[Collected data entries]
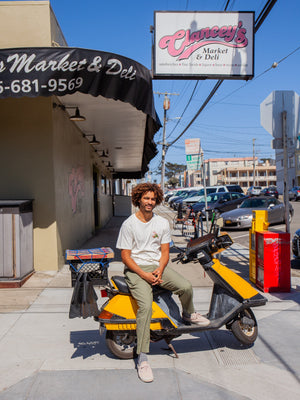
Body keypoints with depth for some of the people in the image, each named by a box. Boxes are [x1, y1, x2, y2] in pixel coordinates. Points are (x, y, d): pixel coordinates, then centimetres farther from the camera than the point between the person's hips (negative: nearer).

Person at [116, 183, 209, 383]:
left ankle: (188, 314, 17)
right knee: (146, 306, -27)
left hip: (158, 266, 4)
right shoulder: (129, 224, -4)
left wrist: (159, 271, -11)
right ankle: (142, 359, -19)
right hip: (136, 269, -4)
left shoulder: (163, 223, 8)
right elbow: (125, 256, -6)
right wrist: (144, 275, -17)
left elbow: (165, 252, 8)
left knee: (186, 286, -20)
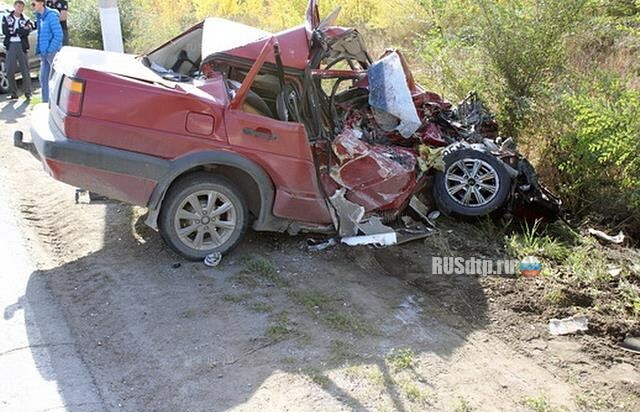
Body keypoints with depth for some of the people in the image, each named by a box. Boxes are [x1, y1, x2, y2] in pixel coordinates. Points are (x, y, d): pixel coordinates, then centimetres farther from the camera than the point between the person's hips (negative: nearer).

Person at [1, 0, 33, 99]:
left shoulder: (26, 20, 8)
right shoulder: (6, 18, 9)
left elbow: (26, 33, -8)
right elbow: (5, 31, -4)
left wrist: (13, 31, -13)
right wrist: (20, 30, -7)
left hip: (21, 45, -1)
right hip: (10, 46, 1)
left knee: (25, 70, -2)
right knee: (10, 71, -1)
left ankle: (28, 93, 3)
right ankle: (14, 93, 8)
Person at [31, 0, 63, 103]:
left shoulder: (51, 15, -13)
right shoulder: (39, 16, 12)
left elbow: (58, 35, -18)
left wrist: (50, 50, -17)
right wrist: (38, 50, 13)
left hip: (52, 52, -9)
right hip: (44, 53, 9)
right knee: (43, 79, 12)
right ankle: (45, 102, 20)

--

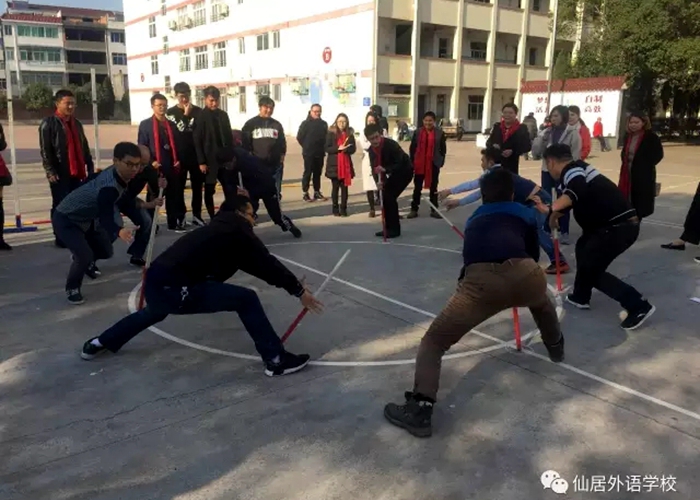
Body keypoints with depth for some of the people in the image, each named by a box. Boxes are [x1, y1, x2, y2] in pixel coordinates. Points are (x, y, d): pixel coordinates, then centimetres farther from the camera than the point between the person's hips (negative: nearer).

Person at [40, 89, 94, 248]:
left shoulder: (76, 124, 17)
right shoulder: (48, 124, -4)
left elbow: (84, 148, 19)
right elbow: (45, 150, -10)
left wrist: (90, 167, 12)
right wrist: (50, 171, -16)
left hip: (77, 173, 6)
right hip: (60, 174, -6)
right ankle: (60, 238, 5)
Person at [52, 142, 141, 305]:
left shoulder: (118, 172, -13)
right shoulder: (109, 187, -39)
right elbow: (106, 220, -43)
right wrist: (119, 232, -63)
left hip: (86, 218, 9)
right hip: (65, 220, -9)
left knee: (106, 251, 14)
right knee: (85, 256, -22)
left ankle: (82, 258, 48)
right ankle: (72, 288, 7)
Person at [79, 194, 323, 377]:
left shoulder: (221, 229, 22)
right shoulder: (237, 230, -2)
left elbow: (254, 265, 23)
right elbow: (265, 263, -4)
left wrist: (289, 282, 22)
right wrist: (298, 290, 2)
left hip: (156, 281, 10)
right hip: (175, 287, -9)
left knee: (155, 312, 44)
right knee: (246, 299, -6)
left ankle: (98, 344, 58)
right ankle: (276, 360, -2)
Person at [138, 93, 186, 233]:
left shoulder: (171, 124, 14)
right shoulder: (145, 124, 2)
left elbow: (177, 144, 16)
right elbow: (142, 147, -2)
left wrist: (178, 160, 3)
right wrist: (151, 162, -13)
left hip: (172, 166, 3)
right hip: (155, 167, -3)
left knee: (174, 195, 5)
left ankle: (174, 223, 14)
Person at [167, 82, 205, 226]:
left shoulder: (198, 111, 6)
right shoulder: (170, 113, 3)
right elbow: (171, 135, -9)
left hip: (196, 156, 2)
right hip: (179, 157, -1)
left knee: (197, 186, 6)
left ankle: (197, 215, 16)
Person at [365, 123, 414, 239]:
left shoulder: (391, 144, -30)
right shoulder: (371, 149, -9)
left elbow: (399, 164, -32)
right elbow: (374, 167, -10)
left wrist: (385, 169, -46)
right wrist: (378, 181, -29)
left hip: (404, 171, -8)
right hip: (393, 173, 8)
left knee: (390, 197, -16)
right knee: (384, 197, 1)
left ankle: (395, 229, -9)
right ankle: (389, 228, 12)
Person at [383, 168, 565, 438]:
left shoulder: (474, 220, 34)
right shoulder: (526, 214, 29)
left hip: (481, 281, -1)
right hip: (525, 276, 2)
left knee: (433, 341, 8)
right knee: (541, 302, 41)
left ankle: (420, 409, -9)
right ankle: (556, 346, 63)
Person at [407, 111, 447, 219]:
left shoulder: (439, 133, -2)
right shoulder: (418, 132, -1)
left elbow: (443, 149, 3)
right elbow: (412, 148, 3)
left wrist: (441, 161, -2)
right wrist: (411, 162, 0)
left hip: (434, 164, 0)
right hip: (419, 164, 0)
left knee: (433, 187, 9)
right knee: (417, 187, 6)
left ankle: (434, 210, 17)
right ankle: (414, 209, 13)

DIRECTIONS: Repeat the lines of the material above word for word, starting at the line containing "right wrist: (151, 162, -13)" and ending at the line containing "right knee: (541, 302, 41)", with both of those lines included.

RESULT OF THE EXERCISE:
right wrist: (151, 162, -13)
left hip: (172, 166, 3)
right hip: (155, 167, -3)
left knee: (174, 195, 5)
left ankle: (174, 223, 14)
Person at [167, 82, 205, 226]:
left shoulder: (198, 111, 6)
right shoulder: (170, 113, 3)
right elbow: (171, 135, -9)
left hip: (196, 156, 2)
right hip: (179, 157, -1)
left knee: (197, 186, 6)
left ankle: (197, 215, 16)
Person at [365, 123, 414, 239]:
left shoulder: (391, 144, -30)
right shoulder: (371, 149, -9)
left elbow: (399, 164, -32)
right elbow: (374, 167, -10)
left wrist: (385, 169, -46)
right wrist: (378, 181, -29)
left hip: (404, 171, -8)
right hip: (393, 173, 8)
left knee: (390, 197, -16)
right knee: (384, 197, 1)
left ankle: (395, 229, -9)
right ankle: (389, 228, 12)
Person at [383, 168, 565, 438]:
left shoulder: (474, 220, 34)
right shoulder: (526, 214, 29)
left hip: (481, 281, -1)
right hip: (525, 276, 2)
left knee: (433, 341, 8)
right knee: (541, 302, 41)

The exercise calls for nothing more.